• [The records]:
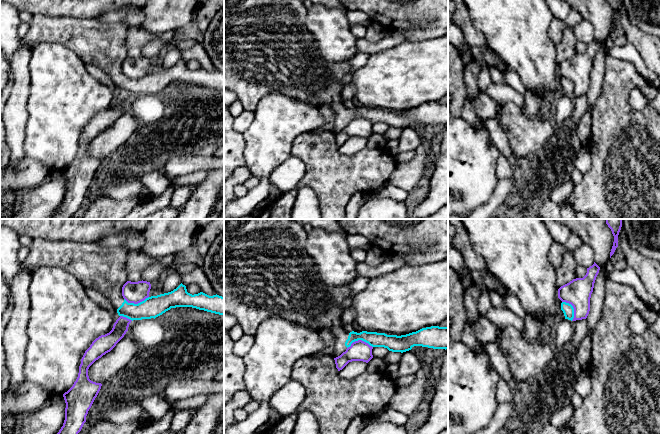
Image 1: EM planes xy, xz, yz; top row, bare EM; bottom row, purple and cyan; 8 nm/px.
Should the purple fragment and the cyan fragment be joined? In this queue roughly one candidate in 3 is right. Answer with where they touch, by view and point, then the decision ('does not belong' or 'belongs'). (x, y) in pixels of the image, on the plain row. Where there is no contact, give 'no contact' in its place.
contact xz (359, 116); does not belong

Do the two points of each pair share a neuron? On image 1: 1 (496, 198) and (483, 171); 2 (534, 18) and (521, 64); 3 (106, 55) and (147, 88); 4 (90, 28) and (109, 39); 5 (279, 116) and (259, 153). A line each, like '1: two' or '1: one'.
1: two
2: one
3: one
4: one
5: one

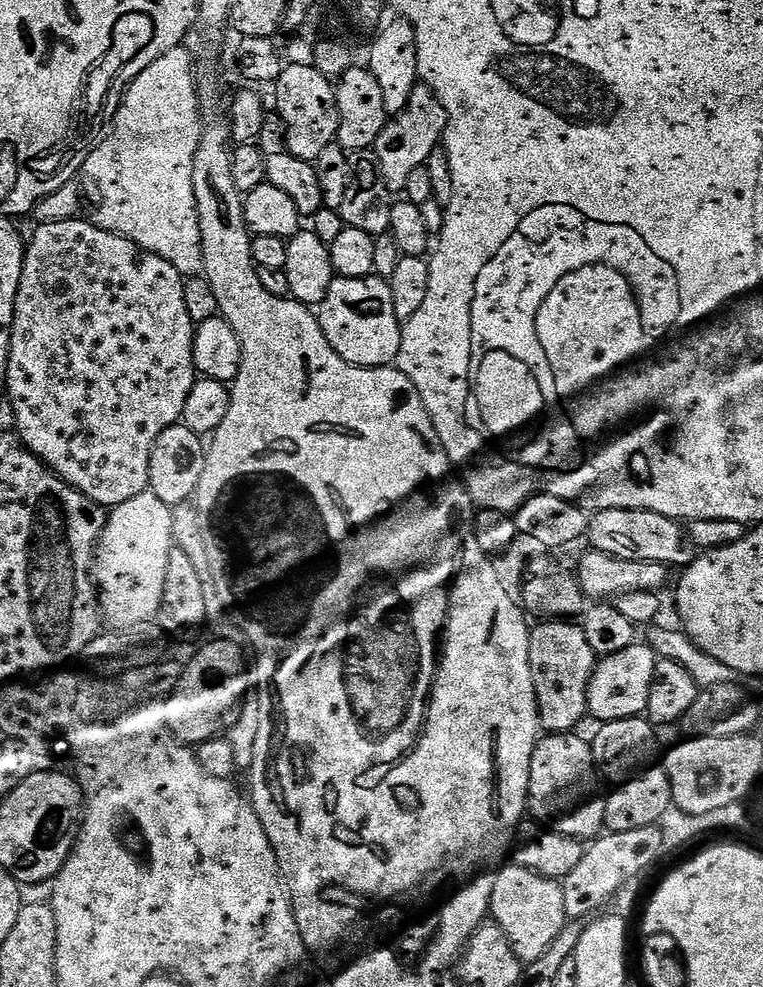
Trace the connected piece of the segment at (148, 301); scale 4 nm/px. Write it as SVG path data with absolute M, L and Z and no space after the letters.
M73 218L63 220L62 222L50 222L49 224L37 223L36 229L29 235L26 240L24 249L24 265L22 266L22 282L18 282L18 294L14 302L14 322L12 323L12 337L10 338L10 350L8 351L8 383L6 385L7 403L14 406L14 418L16 419L15 433L20 437L20 441L37 456L47 468L58 473L67 484L77 488L82 494L86 494L86 498L90 498L96 504L105 510L117 508L122 502L126 502L130 498L138 498L138 494L149 491L148 483L150 482L150 450L154 450L154 442L158 438L158 434L162 434L162 430L166 430L170 426L181 423L184 415L184 407L186 406L186 398L190 398L190 390L196 385L198 373L194 366L194 325L190 318L189 312L186 310L186 294L184 293L185 277L181 276L178 270L174 270L174 266L170 266L170 262L166 262L166 258L158 258L158 254L150 254L146 250L142 250L132 240L128 240L125 236L119 236L113 232L102 230L98 225L93 224L88 218Z

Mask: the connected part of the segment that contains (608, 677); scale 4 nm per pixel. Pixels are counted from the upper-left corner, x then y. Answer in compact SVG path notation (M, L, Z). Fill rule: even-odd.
M644 642L634 643L618 654L603 657L590 678L588 716L596 722L644 716L648 710L650 682L654 682L657 659L655 650Z

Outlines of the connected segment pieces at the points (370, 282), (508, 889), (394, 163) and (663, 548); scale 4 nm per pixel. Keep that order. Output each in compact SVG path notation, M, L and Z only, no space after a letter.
M373 274L362 278L342 276L333 280L330 290L326 290L326 298L318 306L318 319L326 334L326 342L330 342L330 346L334 346L334 350L342 358L346 358L346 362L363 368L386 368L395 365L396 356L402 346L402 321L394 314L394 298L387 279Z
M508 862L496 873L492 891L491 919L506 934L514 954L525 965L542 959L554 946L554 938L570 923L566 914L566 902L562 898L563 883L559 879L551 880L534 874L514 862Z
M423 82L417 83L414 94L410 94L410 102L406 102L406 110L395 113L389 119L374 145L380 173L393 194L403 193L410 173L427 165L433 150L441 147L447 125L448 115L442 102L438 102L436 95Z
M599 510L588 521L587 543L597 548L599 555L614 560L630 560L646 564L680 564L687 566L696 559L698 549L692 537L682 529L681 521L671 520L650 510Z

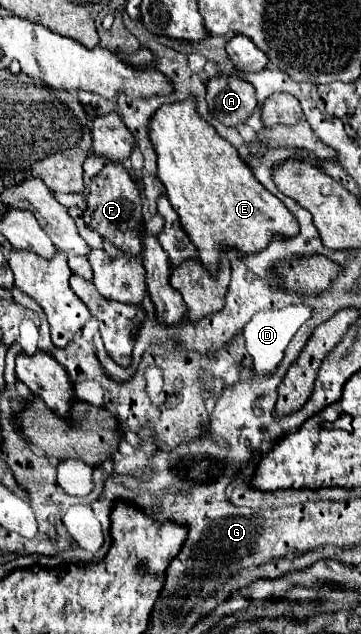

• [To do]: Give back the full listing above word for word, and let no picture through.

• [Your response]:
Image 1: EM planes xy, xz, yz; top row, bare EM; bottom row, purple and cyan; 8 nm/px.
Should the purple fragment and the cyan fragment be joined? In this queue roughly one candidate in 3 is right. Answer with where they touch, by view and point, then the decision ('does not belong' or 'belongs'). (x, y) in pixels of the image, on the plain row. Where there is no contact, give 'no contact' in its place.
contact xz (359, 116); does not belong

Do the two points of each pair share a neuron? On image 1: 1 (496, 198) and (483, 171); 2 (534, 18) and (521, 64); 3 (106, 55) and (147, 88); 4 (90, 28) and (109, 39); 5 (279, 116) and (259, 153). A line each, like '1: two' or '1: one'.
1: two
2: one
3: one
4: one
5: one

Trace the connected piece of the segment at (148, 301); scale 4 nm/px. Write it as SVG path data with absolute M, L and Z and no space after the letters.
M73 218L63 220L62 222L50 222L49 224L37 223L36 229L29 235L26 240L24 249L24 265L22 266L22 282L18 282L18 294L14 302L14 322L12 323L12 337L10 338L10 350L8 351L8 383L6 385L7 403L14 406L14 418L16 419L15 433L20 437L20 441L37 456L47 468L58 473L67 484L77 488L82 494L86 494L86 498L90 498L96 504L105 510L117 508L122 502L126 502L130 498L138 498L138 494L149 491L148 483L150 482L150 450L154 450L154 442L158 438L158 434L162 434L162 430L166 430L170 426L181 423L184 415L184 407L186 406L186 398L190 398L190 390L196 385L198 373L194 366L194 325L190 318L189 312L186 310L186 294L184 293L185 277L181 276L178 270L174 270L174 266L170 266L170 262L166 262L166 258L158 258L158 254L150 254L146 250L142 250L132 240L128 240L125 236L119 236L113 232L102 230L98 225L93 224L88 218Z

Mask: the connected part of the segment that contains (608, 677); scale 4 nm per pixel. Pixels are counted from the upper-left corner, x then y. Answer in compact SVG path notation (M, L, Z). Fill rule: even-odd.
M644 642L634 643L618 654L603 657L590 678L588 716L596 722L644 716L648 710L650 682L654 682L657 659L655 650Z

Outlines of the connected segment pieces at the points (370, 282), (508, 889), (394, 163) and (663, 548); scale 4 nm per pixel. Keep that order. Output each in compact SVG path notation, M, L and Z only, no space after a letter.
M373 274L362 278L342 276L333 280L330 290L326 290L326 298L318 306L318 319L326 334L326 342L330 342L330 346L334 346L334 350L342 358L346 358L346 362L363 368L386 368L395 365L396 356L402 346L402 321L394 314L394 298L387 279Z
M508 862L496 873L492 891L491 919L506 934L514 954L525 965L542 959L554 946L554 938L570 923L566 914L566 902L562 898L563 883L559 879L551 880L534 874L514 862Z
M423 82L417 83L414 94L410 94L410 102L406 102L406 110L395 113L389 119L374 145L380 173L393 194L403 193L410 173L427 165L433 150L441 147L447 125L448 115L442 102L438 102L436 95Z
M599 510L588 521L587 543L597 548L599 555L614 560L630 560L646 564L680 564L687 566L696 559L698 549L692 537L682 529L681 521L671 520L650 510Z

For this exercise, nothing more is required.